私は夕方におやつとしてこの「かんとだき」を買って食べた。父母は学校帰りの買い食いは許さなかったが、帰宅してからは自由におやつを買いに行かせてくれた。帰宅後、祖母からその日の分の小遣を貰いそれを握り締めて駄菓子屋や八百屋へ行った。小学校三、四年当時に揚げパン八円、かんとだき一個五円であったと記憶している。私の小遣は十五円、その日の気分で何を買うか食べるかは楽しみであった。父は小銭を握り締めて駄菓子屋へ行くことは子どもの社会性や金銭感覚を培うのに最良の教材と考えていたようだ。放課後の解放感と空腹からかちょっと間食するのはとても楽しくおいしかった。

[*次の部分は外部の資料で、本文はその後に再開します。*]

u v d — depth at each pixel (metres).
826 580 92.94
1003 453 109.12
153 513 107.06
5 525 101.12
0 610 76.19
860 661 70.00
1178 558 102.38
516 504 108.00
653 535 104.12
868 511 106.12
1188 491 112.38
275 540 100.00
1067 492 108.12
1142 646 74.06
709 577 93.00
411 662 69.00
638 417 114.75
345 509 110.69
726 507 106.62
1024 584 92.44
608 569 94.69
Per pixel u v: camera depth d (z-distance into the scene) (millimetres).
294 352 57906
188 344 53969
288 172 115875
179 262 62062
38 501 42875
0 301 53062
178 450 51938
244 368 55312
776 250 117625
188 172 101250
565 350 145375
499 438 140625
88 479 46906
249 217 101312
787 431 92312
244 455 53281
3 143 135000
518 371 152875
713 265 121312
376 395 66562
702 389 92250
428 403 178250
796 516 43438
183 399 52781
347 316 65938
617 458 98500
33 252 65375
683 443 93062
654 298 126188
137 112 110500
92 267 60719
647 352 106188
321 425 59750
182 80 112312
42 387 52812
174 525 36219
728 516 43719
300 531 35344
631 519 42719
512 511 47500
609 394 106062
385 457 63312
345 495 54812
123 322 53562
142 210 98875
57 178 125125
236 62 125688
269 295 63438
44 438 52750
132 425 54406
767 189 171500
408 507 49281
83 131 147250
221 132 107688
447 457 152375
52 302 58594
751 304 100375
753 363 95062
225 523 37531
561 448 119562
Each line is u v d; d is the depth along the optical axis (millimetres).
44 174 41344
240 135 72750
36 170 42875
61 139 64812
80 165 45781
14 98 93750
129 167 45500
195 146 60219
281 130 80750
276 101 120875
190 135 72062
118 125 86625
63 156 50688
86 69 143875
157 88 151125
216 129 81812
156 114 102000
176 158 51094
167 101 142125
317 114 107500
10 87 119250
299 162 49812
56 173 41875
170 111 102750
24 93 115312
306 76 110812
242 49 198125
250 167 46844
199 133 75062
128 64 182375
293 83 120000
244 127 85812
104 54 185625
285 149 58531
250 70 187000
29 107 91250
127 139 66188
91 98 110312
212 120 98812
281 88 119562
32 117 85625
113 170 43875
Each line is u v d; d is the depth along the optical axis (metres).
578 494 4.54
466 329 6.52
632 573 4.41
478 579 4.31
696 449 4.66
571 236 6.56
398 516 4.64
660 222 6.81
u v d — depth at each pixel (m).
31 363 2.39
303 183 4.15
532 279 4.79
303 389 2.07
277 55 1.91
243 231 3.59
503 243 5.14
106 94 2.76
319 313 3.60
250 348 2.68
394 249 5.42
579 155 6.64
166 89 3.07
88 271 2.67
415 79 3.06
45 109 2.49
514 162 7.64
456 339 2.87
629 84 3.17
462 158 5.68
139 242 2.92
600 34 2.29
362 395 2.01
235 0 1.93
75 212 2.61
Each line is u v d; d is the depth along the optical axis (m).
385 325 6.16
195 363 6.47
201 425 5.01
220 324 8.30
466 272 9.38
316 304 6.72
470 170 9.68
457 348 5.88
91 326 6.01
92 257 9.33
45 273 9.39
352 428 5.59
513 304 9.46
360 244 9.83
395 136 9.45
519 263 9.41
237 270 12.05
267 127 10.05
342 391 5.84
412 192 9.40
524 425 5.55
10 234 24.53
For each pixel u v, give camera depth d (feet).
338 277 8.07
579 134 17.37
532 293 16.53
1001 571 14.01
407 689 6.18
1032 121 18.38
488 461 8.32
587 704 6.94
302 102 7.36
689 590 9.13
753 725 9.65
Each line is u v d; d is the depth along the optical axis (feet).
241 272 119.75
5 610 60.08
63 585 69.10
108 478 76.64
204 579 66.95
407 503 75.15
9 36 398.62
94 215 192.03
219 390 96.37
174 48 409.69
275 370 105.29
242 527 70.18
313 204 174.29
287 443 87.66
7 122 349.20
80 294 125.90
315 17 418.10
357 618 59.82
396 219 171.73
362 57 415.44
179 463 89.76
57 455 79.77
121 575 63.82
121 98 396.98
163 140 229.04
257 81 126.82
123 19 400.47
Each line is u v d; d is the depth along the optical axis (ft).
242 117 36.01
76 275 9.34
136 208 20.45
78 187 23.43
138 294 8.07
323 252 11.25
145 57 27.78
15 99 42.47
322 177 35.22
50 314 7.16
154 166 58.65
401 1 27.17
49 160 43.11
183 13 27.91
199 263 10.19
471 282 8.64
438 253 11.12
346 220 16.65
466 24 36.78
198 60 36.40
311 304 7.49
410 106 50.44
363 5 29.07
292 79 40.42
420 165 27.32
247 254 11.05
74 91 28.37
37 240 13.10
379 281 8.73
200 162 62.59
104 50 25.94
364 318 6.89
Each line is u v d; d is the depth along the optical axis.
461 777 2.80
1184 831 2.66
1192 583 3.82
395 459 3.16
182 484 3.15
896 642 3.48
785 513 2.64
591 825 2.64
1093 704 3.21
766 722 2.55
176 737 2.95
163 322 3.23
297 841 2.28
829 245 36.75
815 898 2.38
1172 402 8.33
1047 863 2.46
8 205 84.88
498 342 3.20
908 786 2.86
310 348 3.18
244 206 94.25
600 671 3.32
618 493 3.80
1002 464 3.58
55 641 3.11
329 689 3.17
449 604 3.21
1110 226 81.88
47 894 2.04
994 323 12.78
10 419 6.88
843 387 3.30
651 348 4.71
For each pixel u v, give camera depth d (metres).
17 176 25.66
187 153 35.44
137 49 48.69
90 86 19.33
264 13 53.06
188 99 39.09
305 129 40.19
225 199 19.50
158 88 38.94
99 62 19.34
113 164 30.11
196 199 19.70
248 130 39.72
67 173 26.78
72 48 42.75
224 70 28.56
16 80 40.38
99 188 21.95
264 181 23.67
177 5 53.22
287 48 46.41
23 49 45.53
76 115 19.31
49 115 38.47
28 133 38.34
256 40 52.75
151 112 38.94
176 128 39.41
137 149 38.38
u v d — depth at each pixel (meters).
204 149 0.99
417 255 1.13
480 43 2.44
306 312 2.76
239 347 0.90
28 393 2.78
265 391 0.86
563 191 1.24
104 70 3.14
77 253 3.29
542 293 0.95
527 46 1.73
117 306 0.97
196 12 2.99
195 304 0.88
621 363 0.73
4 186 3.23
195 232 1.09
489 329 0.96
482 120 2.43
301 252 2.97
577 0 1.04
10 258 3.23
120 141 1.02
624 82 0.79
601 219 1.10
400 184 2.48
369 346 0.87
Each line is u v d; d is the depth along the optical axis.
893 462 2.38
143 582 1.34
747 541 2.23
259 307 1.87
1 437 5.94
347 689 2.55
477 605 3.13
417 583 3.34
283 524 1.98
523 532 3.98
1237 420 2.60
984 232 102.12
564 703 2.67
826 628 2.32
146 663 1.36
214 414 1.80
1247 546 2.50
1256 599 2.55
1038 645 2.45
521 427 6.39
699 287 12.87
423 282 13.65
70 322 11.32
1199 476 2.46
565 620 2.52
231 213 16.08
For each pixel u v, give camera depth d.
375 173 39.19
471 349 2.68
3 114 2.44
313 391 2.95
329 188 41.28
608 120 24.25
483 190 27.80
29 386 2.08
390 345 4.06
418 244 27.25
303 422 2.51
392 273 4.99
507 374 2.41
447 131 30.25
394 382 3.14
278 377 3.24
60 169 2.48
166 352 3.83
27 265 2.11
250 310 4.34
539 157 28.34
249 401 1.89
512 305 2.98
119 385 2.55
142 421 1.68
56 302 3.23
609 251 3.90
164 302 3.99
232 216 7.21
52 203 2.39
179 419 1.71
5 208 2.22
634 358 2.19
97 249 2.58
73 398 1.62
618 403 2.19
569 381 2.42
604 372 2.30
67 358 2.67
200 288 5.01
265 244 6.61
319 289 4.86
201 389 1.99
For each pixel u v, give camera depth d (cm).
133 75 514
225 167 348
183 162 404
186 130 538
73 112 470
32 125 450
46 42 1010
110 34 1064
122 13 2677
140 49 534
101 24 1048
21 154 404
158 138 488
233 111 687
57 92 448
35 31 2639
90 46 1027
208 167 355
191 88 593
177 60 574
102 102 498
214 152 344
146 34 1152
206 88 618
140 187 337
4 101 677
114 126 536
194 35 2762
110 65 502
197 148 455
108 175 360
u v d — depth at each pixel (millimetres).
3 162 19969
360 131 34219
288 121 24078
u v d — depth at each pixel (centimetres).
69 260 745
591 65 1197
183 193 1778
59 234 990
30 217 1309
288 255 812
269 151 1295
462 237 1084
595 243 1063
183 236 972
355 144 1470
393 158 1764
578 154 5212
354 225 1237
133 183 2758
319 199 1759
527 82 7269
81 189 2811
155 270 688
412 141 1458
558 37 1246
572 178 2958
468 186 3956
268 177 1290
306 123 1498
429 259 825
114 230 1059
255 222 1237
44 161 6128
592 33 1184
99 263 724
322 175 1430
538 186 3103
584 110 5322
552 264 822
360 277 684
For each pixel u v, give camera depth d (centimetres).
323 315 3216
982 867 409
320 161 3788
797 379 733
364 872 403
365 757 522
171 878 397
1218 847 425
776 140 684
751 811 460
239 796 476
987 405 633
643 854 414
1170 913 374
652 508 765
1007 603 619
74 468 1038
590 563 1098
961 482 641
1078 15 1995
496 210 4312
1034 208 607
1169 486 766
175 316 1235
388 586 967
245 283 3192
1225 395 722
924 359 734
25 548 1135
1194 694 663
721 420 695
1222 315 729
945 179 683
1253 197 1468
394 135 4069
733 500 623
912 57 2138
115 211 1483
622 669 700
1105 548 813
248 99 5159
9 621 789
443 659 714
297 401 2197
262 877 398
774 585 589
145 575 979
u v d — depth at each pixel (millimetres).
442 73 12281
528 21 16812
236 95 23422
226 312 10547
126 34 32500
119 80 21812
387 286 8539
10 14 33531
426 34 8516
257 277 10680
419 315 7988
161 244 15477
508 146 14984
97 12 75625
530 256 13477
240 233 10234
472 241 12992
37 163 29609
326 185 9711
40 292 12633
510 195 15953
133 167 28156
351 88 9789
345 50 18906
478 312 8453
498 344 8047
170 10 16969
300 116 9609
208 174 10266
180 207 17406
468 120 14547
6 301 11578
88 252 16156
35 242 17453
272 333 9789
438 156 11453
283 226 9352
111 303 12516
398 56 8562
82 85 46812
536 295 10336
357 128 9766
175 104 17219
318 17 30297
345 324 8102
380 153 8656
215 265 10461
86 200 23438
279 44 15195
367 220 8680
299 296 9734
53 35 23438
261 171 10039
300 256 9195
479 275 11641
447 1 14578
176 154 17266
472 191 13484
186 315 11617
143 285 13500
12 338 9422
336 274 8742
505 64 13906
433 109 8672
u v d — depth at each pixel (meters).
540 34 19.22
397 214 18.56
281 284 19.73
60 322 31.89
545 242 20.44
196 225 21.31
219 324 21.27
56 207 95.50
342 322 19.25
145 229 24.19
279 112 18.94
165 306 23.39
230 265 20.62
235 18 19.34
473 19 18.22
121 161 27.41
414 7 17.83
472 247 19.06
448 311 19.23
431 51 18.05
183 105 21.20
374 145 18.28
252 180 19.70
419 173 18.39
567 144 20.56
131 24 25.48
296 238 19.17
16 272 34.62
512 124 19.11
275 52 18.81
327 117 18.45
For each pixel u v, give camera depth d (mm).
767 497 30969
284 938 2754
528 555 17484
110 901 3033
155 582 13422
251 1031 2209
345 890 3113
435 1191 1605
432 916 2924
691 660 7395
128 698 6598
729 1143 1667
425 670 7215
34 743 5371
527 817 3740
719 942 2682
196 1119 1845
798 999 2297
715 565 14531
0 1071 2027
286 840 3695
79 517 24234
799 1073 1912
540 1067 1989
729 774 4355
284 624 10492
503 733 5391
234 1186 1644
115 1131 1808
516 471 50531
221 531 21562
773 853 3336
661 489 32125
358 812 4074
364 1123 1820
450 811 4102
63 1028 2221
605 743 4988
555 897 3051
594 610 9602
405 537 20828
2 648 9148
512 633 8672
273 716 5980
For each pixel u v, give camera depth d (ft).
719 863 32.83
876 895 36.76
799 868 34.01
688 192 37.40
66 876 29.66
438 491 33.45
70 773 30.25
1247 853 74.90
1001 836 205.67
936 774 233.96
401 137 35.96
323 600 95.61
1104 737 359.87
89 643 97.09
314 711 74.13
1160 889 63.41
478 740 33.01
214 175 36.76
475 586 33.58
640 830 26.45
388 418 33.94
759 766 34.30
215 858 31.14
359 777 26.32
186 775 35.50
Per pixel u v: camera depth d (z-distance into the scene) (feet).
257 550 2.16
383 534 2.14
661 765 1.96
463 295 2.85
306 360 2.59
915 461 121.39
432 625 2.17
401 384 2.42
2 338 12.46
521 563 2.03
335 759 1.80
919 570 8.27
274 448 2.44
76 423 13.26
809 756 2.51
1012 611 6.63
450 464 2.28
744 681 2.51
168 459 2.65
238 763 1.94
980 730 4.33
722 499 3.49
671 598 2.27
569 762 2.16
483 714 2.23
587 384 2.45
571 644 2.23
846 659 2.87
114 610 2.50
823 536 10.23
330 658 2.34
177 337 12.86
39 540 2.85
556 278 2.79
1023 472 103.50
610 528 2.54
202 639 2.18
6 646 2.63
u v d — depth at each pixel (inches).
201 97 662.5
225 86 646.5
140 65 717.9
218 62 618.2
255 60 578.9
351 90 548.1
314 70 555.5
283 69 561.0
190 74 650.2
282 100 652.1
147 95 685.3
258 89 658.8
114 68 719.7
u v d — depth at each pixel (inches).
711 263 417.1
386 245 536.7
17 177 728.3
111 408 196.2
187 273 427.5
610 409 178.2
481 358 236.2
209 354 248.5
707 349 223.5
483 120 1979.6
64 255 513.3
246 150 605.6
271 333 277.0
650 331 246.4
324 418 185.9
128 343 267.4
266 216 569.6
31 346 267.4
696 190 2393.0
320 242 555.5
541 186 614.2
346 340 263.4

夏場はわらび餅、冬には湯気が立っているきび団子の甘いきな粉の味も魅力であった。これらも八百屋近くに来る屋台の味であり、午後から夕方の下町グルメであり、路地のあちこちからおいしい香りがした。とりわけ香ったのが冬場のかんとだきであった。八百屋もその日の残り物を色々と惜しげもなく煮込んだ。まだまだすべての食品を冷蔵庫に保管できない時代であったので腐る前に煮込んで提供するという合理性も重なって大きな食材がごろごろ煮込まれていた。そこから一個~三個選ぶことが楽しかった。値段も良心的で安価であった。
高学年になると私の定番は「ジャガ芋・すり身天麸羅・こんにゃく」であった。いずれも味が染み込んでおいしかった。私の友は「ジャガ芋三個」のパターンを使うことがあった。煮崩れを防ぐためかジャガ芋は皮を剥いたホールでごろんと大きかった。お得感満載の芋を太い竹串に刺してくれる。友は向きを変えながら落とすことなく完食する。その捌きの良さを私は見習った。
今や八百屋はすべて閉店し、私のおいしい夕方の記憶は薄れてしまった。しかし、時折おでんを煮ると路地裏のあの「かんとだき」のにおいを思い出している。